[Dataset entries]
• • •

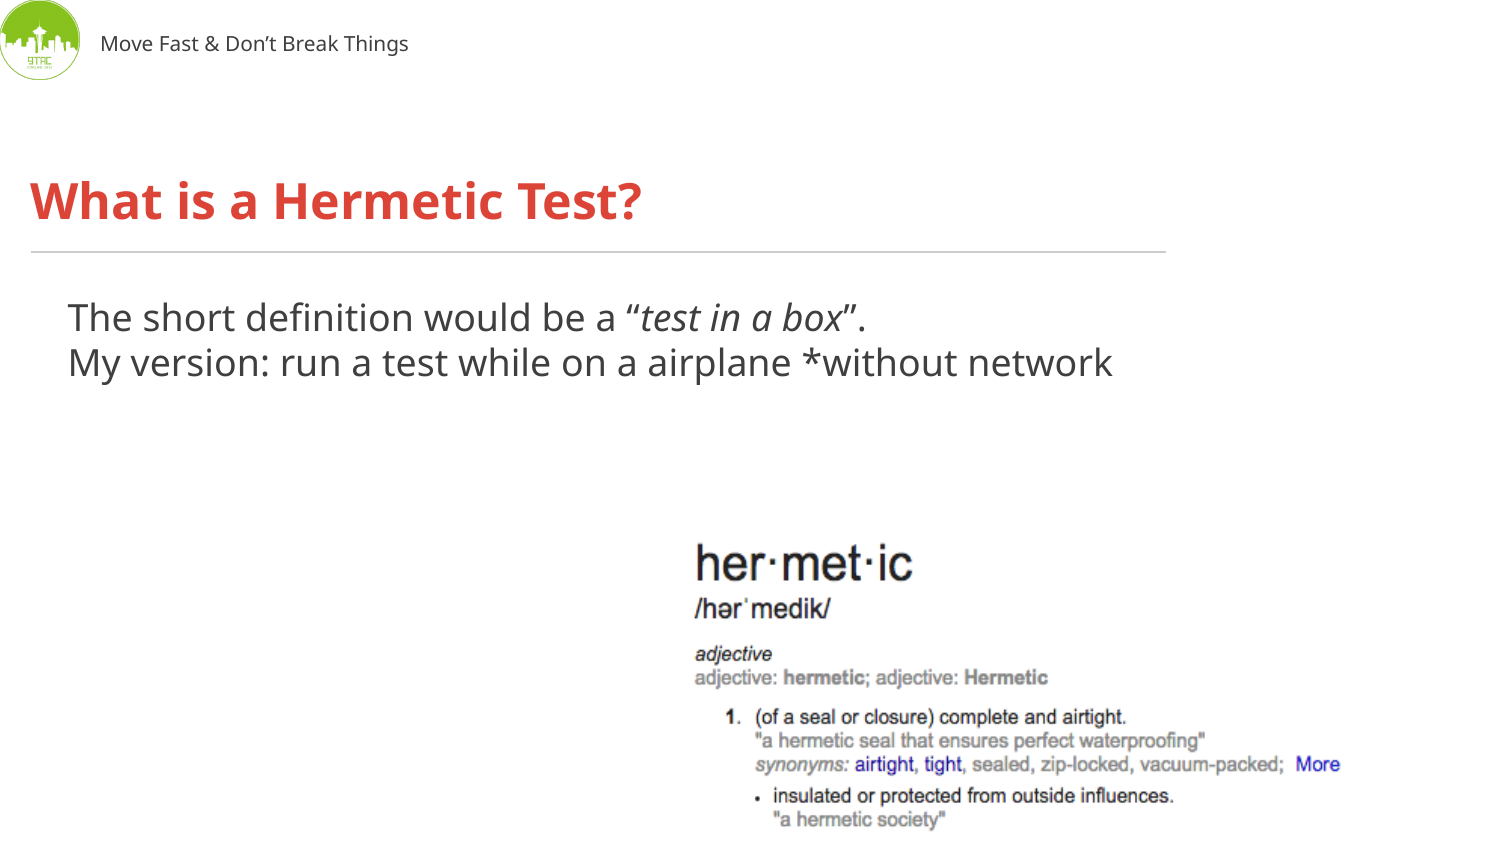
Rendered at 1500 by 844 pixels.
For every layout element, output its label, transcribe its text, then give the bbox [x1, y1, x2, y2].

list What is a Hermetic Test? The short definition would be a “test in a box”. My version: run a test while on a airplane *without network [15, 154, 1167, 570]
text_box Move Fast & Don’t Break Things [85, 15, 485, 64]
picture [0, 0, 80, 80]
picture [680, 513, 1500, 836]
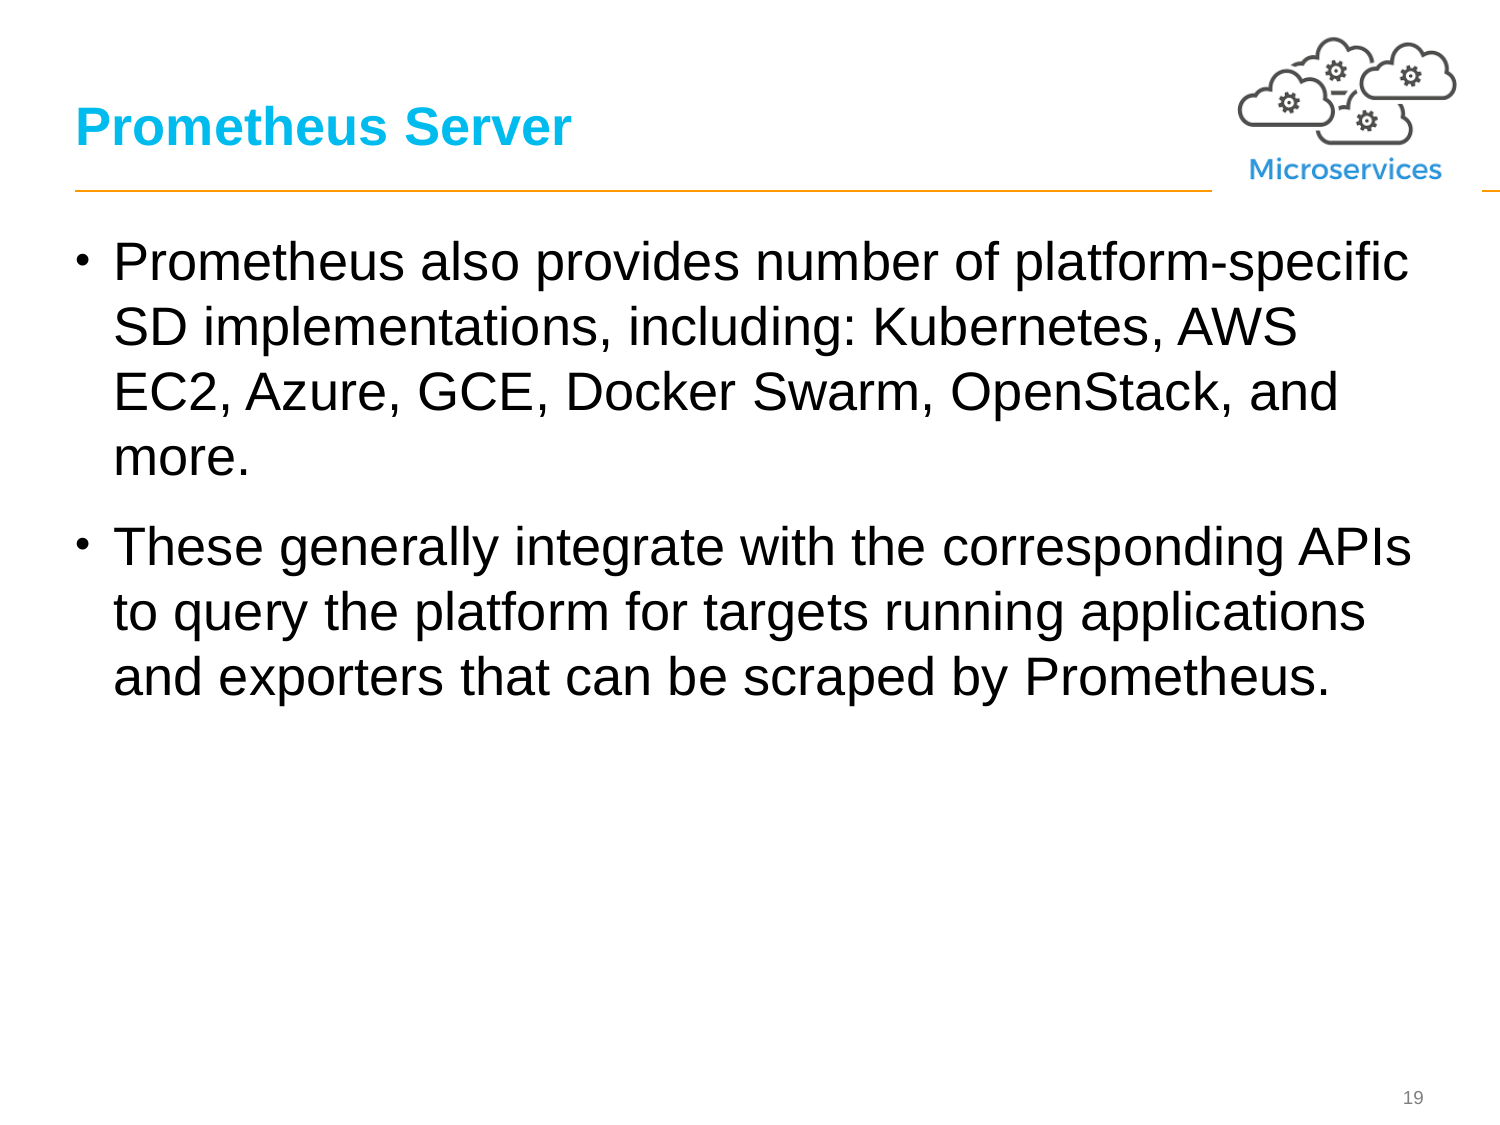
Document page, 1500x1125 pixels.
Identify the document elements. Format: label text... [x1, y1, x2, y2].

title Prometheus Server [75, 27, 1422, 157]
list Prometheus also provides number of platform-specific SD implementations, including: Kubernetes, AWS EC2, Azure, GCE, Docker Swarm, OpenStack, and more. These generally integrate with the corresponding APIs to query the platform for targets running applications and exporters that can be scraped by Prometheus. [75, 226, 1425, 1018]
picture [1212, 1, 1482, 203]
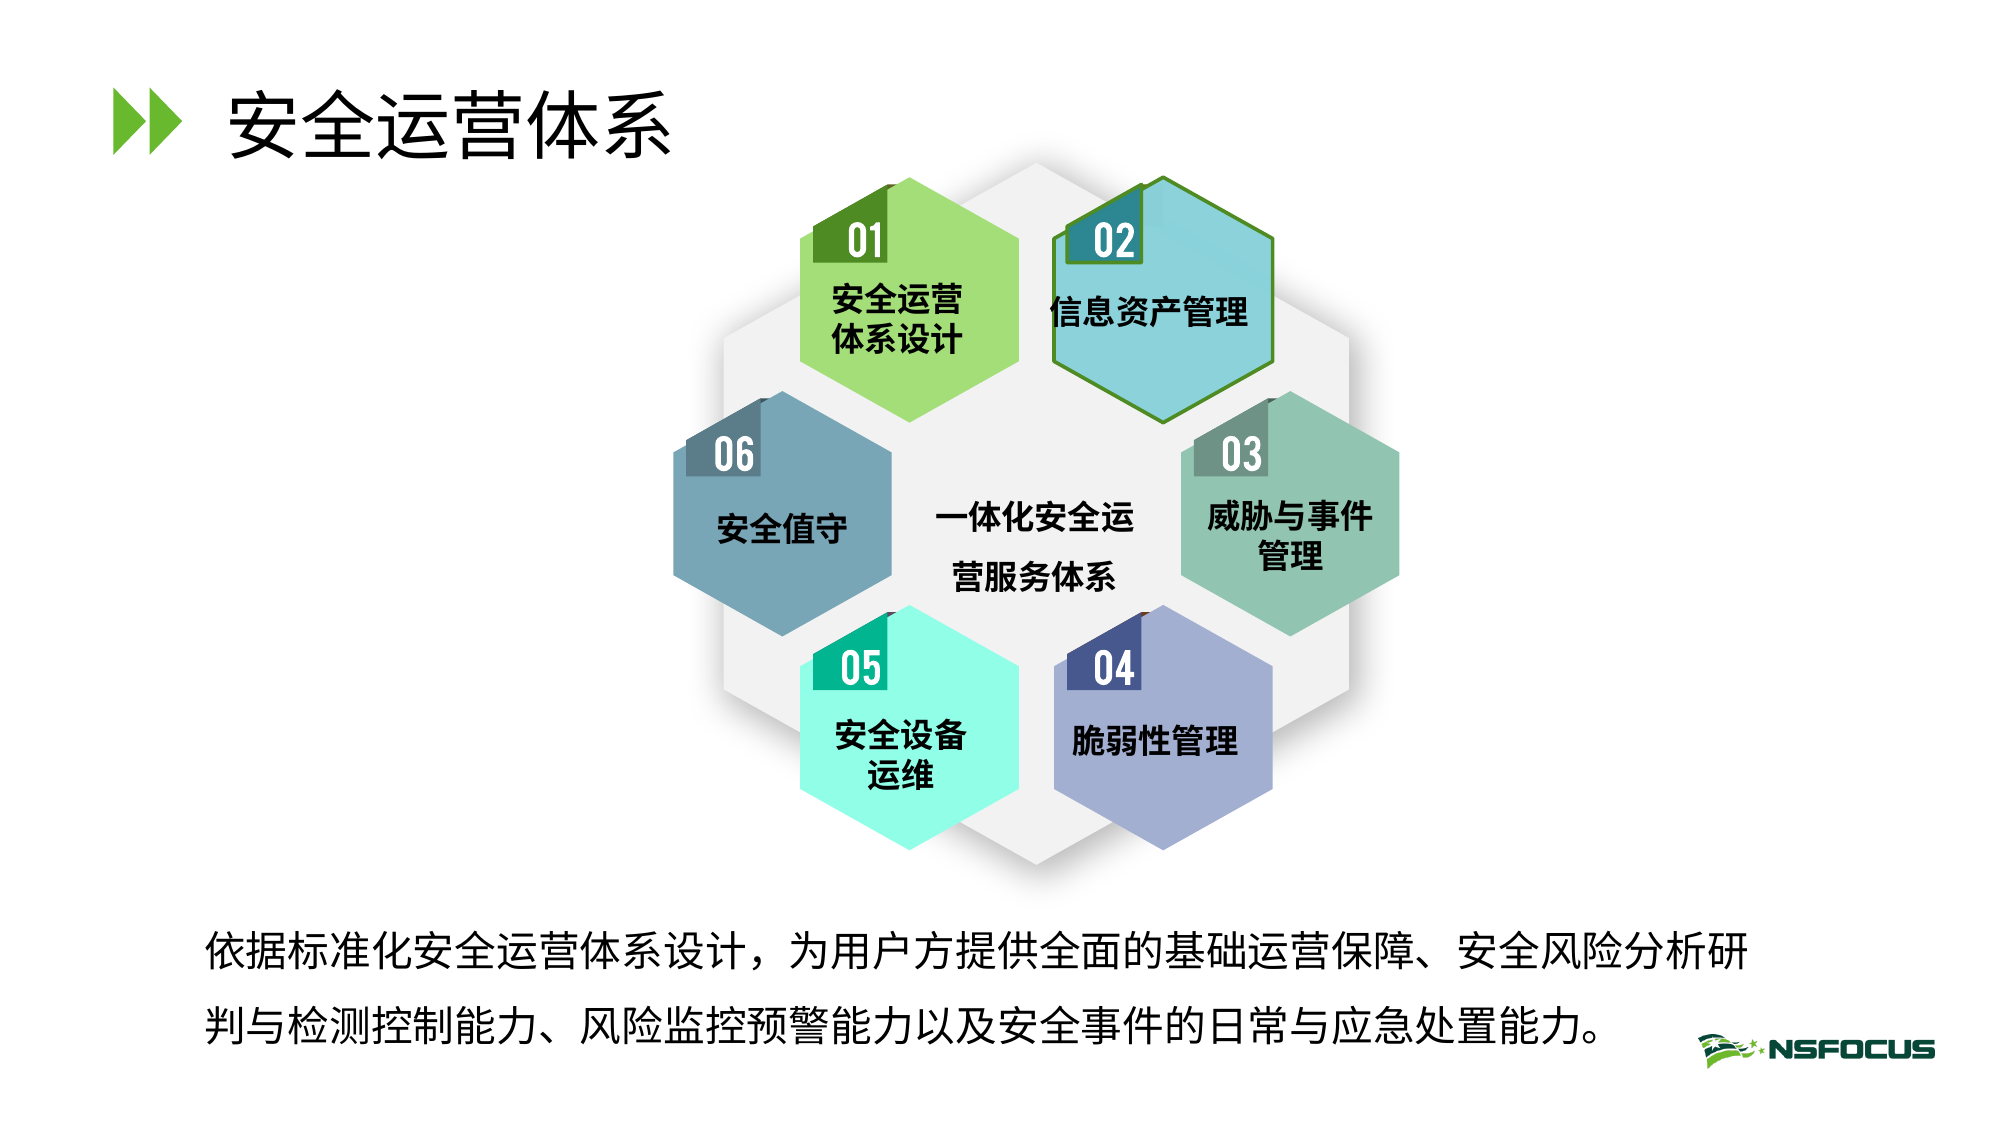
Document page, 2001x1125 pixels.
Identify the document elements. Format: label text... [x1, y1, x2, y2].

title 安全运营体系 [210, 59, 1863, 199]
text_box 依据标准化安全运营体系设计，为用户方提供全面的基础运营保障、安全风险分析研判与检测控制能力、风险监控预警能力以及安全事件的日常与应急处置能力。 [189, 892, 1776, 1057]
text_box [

• • •

— The task —
Could you transcribe every entry above exactly, leaving out the images?

— Solution for this exercise —
Rendered at 1500 by 844 pixels.
For every layout element, output its label, transcribe its text, then give the bbox [x1, y1, x2, y2].

list What is a Hermetic Test? The short definition would be a “test in a box”. My version: run a test while on a airplane *without network [15, 154, 1167, 570]
text_box Move Fast & Don’t Break Things [85, 15, 485, 64]
picture [0, 0, 80, 80]
picture [680, 513, 1500, 836]
Document page, 1500x1125 pixels.
Identify the document elements. Format: label text... [x1, y1, x2, y2].

title Prometheus Server [75, 27, 1422, 157]
list Prometheus also provides number of platform-specific SD implementations, including: Kubernetes, AWS EC2, Azure, GCE, Docker Swarm, OpenStack, and more. These generally integrate with the corresponding APIs to query the platform for targets running applications and exporters that can be scraped by Prometheus. [75, 226, 1425, 1018]
picture [1212, 1, 1482, 203]
Document page, 2001x1125 pixels.
Identify the document elements. Format: label text... [x1, y1, x2, y2].

title 安全运营体系 [210, 59, 1863, 199]
text_box 依据标准化安全运营体系设计，为用户方提供全面的基础运营保障、安全风险分析研判与检测控制能力、风险监控预警能力以及安全事件的日常与应急处置能力。 [189, 892, 1776, 1057]
text_box [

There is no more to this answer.